In 2017, the ECB should learn to break the rules

This is going to be a crucial year for the European Union. There are more and more voices predicting its disintegration. With the political events that are ahead, it’s not a possibility that should be taken lightly.

If you haven’t already, read George Soros’ article on Project Syndicate about the dangers ahead for Europe. An Eastern European who escaped Hungary in one of its darkest times and built a fortune in the West, Soros has unparalleled insight into the continent’s problems.

The eurozone’s biggest economy, Germany, holds the key to this. Soros points out that the country is not living up to expectations created by its position as the engine of the single currency area, instead trying to impose a straitjacket on other members.

While things are more nuanced than this, it is true that a softening of the German position would help. Unfortunately, this year at least, there is unlikely to be any change in Germany’s attitude. Parliamentary elections are due before October, and Angela Merkel is running again. She is unlikely to say that austerity has failed and propose another course of action, even if she wanted to.

So it’s all back in the hands of the European Central Bank again. Mario Draghi will have to wow the world once again. This time, he really must come true on his 2012 promise that the central bank will do “whatever it takes” to save the euro.

What will it take? Nothing short of tearing up the rulebook and starting again. For the moment, the ECB is buying government bonds in accordance with the capital key — meaning, proportionally with the capital contribution of the eurozone members to its capital. It must change that and do what the Federal Reserve, Bank of England and the Bank of Japan did: buy whatever assets need buying.

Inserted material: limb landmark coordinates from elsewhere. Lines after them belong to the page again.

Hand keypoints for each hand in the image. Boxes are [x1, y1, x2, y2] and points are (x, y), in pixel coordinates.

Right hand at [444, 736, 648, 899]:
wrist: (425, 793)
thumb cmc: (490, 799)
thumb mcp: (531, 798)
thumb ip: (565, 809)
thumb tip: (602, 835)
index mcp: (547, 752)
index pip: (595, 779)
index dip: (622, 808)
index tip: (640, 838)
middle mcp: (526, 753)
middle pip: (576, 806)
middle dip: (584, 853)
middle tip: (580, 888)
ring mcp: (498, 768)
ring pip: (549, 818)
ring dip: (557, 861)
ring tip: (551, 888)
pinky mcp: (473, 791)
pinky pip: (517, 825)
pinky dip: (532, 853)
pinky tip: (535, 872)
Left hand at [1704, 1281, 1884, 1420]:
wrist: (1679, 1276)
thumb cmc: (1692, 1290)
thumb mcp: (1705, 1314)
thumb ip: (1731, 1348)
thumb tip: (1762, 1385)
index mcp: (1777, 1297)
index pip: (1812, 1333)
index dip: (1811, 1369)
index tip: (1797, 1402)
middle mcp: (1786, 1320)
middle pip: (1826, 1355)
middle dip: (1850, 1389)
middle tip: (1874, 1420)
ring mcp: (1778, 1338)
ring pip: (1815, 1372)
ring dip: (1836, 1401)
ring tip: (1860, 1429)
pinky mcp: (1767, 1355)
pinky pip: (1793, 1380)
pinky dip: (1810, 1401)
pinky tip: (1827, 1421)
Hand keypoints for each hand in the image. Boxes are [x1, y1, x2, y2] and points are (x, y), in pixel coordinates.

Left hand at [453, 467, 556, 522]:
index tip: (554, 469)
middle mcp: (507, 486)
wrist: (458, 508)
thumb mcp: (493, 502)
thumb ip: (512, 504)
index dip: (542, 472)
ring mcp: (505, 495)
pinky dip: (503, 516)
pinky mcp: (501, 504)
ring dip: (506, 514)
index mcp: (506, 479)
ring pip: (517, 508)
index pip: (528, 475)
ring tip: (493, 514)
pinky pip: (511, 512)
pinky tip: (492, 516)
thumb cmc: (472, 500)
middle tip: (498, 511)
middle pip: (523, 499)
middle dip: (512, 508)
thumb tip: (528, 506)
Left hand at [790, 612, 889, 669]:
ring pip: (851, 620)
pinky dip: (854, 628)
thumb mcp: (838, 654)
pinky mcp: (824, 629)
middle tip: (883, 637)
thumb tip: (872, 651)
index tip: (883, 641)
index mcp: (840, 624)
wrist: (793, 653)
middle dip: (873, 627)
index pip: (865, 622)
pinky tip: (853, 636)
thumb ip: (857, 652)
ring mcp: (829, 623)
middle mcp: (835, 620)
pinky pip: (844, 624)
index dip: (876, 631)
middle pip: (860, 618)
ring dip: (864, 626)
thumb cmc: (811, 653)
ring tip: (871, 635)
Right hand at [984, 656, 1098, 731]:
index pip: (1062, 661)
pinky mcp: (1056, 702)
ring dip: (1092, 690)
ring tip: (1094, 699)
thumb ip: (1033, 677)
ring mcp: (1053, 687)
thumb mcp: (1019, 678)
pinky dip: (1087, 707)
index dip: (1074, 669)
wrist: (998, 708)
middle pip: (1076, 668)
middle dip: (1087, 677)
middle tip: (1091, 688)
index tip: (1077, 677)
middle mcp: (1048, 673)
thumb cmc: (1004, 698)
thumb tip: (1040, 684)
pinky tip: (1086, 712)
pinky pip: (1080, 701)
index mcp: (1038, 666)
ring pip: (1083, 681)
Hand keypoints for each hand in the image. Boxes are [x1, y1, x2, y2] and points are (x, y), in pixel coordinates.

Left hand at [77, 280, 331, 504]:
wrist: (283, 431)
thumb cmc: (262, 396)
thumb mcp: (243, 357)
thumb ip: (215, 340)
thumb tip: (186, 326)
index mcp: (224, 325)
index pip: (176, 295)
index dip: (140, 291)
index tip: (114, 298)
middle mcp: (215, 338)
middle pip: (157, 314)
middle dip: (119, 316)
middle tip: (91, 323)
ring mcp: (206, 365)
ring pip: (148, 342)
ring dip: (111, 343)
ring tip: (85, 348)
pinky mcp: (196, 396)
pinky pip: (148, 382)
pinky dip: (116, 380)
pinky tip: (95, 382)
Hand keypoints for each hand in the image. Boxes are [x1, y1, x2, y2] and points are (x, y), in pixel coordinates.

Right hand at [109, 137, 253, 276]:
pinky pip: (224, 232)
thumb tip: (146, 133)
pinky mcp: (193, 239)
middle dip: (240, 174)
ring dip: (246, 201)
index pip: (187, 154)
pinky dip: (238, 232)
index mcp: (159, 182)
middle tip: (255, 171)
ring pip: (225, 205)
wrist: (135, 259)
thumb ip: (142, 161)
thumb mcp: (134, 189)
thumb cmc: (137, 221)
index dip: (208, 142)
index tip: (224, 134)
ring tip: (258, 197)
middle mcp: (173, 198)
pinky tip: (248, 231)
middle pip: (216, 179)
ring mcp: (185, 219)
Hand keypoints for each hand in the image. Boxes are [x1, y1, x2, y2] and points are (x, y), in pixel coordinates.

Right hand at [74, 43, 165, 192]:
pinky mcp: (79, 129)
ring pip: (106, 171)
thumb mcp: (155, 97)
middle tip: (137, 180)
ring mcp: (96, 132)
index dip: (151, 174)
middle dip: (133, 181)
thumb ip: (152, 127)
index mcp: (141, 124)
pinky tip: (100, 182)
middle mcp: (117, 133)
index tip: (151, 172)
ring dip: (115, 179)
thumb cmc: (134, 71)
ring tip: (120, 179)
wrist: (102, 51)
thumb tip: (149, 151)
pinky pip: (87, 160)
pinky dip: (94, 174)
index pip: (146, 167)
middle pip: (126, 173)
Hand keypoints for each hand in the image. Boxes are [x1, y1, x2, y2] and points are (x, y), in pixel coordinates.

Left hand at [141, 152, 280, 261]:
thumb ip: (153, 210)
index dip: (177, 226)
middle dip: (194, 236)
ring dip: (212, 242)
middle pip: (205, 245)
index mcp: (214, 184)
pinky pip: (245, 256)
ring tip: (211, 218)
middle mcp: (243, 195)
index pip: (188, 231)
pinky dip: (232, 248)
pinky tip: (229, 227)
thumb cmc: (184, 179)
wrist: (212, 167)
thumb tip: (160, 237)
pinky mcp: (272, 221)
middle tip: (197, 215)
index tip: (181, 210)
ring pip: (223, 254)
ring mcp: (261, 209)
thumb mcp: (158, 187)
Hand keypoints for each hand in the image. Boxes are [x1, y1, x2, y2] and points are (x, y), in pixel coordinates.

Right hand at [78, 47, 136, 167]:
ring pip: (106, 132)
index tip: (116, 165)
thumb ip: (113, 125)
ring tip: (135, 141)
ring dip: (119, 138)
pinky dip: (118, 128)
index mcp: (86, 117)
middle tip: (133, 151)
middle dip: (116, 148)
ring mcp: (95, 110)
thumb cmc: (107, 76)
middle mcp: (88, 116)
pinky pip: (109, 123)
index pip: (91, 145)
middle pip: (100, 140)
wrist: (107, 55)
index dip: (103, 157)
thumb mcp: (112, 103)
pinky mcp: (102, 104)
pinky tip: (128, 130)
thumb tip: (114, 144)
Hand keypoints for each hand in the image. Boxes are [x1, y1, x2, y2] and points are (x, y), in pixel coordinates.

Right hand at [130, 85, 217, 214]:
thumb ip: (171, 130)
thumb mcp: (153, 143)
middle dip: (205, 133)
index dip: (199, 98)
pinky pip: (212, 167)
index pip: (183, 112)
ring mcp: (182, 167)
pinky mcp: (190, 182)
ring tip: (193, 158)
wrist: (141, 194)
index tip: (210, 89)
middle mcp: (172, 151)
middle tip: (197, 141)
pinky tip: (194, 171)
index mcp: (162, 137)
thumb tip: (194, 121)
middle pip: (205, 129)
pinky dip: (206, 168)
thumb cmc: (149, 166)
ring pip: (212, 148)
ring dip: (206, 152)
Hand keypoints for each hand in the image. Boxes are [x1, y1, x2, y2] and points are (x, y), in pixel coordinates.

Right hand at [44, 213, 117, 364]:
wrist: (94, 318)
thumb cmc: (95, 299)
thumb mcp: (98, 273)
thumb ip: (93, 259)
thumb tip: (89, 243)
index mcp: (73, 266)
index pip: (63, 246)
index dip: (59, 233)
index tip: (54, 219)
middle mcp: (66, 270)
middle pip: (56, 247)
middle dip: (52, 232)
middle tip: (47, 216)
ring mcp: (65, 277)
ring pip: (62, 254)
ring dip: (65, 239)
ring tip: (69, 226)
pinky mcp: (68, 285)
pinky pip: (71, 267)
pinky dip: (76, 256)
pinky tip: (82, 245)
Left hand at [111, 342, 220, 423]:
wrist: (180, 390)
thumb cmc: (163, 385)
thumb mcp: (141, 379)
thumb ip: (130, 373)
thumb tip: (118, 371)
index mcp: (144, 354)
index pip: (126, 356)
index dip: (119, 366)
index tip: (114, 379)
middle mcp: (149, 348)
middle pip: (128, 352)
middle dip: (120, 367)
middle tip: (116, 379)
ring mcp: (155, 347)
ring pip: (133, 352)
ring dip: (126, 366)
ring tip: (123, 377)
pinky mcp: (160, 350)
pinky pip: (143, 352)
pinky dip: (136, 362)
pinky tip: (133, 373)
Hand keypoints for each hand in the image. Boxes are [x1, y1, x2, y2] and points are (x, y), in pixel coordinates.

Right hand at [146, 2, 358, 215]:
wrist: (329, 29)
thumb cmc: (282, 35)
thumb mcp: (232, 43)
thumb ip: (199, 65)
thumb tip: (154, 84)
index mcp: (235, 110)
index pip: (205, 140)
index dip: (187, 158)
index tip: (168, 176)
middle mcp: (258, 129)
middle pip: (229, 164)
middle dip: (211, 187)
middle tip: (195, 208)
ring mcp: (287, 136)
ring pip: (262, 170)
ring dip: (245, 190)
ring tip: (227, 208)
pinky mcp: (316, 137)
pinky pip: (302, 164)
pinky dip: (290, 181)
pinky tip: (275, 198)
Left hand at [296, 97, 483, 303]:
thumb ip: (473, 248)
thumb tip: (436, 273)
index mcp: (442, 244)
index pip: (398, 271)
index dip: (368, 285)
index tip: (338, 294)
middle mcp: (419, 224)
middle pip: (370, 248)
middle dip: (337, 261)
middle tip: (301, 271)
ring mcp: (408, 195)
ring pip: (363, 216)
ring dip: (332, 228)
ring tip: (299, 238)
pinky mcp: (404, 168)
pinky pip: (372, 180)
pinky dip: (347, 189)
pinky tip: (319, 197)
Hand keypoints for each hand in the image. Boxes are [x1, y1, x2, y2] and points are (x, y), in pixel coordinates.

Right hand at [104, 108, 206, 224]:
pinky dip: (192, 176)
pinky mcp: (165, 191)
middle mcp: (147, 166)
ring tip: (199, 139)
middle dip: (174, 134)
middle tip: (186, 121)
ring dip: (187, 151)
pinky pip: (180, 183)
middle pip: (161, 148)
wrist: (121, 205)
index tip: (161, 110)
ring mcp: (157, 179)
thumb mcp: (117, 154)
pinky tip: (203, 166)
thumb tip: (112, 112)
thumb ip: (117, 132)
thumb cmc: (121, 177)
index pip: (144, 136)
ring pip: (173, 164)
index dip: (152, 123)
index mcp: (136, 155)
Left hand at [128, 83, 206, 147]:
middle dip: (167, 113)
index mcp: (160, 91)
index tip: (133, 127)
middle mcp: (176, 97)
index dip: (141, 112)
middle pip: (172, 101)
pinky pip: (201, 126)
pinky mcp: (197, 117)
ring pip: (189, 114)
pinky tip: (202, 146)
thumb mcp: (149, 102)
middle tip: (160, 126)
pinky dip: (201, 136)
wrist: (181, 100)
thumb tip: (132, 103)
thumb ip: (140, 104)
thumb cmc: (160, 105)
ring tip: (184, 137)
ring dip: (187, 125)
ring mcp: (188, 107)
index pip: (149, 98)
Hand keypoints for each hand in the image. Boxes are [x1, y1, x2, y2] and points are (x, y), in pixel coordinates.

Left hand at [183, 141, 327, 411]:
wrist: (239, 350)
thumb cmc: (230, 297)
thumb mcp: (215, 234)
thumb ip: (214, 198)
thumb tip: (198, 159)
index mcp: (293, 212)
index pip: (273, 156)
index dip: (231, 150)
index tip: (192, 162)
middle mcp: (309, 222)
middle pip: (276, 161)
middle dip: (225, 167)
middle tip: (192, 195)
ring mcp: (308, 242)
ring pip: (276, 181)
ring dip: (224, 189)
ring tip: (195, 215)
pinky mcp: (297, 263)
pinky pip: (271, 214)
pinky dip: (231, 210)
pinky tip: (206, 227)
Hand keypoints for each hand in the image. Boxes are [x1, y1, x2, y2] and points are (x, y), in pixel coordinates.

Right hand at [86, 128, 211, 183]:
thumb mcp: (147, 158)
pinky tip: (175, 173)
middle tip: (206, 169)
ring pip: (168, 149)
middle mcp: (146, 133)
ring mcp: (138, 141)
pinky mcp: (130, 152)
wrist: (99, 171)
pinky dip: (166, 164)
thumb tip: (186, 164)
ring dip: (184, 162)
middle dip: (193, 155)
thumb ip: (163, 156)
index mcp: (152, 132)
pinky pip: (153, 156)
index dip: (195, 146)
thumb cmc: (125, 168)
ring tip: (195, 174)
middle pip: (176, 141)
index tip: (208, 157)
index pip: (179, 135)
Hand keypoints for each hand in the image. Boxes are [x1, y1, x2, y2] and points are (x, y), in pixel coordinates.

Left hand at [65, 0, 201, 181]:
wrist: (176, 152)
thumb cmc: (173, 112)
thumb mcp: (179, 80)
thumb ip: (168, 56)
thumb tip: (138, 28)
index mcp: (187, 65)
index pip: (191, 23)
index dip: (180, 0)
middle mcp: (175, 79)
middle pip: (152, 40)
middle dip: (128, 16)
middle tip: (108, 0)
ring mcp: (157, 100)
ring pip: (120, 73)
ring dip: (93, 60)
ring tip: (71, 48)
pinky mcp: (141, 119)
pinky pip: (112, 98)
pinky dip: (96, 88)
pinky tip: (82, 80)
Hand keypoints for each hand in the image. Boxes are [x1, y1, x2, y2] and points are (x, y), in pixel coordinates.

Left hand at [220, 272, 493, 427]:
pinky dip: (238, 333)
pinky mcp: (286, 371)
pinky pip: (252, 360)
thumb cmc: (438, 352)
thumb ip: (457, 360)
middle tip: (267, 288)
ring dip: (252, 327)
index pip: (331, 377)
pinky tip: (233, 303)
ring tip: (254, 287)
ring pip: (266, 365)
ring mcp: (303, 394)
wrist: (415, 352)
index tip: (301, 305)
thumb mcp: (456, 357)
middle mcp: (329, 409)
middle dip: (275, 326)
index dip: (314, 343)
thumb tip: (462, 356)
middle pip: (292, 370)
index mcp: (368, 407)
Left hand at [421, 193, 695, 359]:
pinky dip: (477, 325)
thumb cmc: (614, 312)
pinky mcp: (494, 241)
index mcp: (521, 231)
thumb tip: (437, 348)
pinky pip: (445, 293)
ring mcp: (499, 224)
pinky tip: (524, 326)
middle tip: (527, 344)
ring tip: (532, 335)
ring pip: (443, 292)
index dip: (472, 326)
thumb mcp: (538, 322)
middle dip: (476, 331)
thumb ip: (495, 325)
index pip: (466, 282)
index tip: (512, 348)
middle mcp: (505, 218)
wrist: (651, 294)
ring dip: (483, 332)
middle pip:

Yes, the ECB must start openly helping troubled eurozone members by purchasing their bonds. Italy needs to rescue its banks? The ECB should hoover up Italian government bonds until yields turn negative on any piece of Italian debt, including bank bonds. It could go even further and buy bank bonds direct.

That way, Monte dei Paschi di Siena would be able to issue as many bonds as it needs to cover its capital shortfall, and even deal with the nonperforming loan problem. Remember the Fed’s buying of mortgage-backed securities? For a while, and unnoticed, the Fed became at the time the world’s biggest bad bank.

The Bank of England, in its explanation about how the corporate bond purchases will go, said it will focus on “firms making a material contribution to the UK economy, in order to impart broad economic stimulus.” Surely, the ECB buying Monte dei Paschi’s bonds would impart economic stimulus faster than any other type of monetary policy measure?

Those who know my principles and read this probably believe that I’ve lost my mind. I usually side with the prudent and the savers, not the profligate. However, this is a world in which the ECB finds itself forced to follow rules that other central banks are happy to flout. If it can’t beat them, it should join them.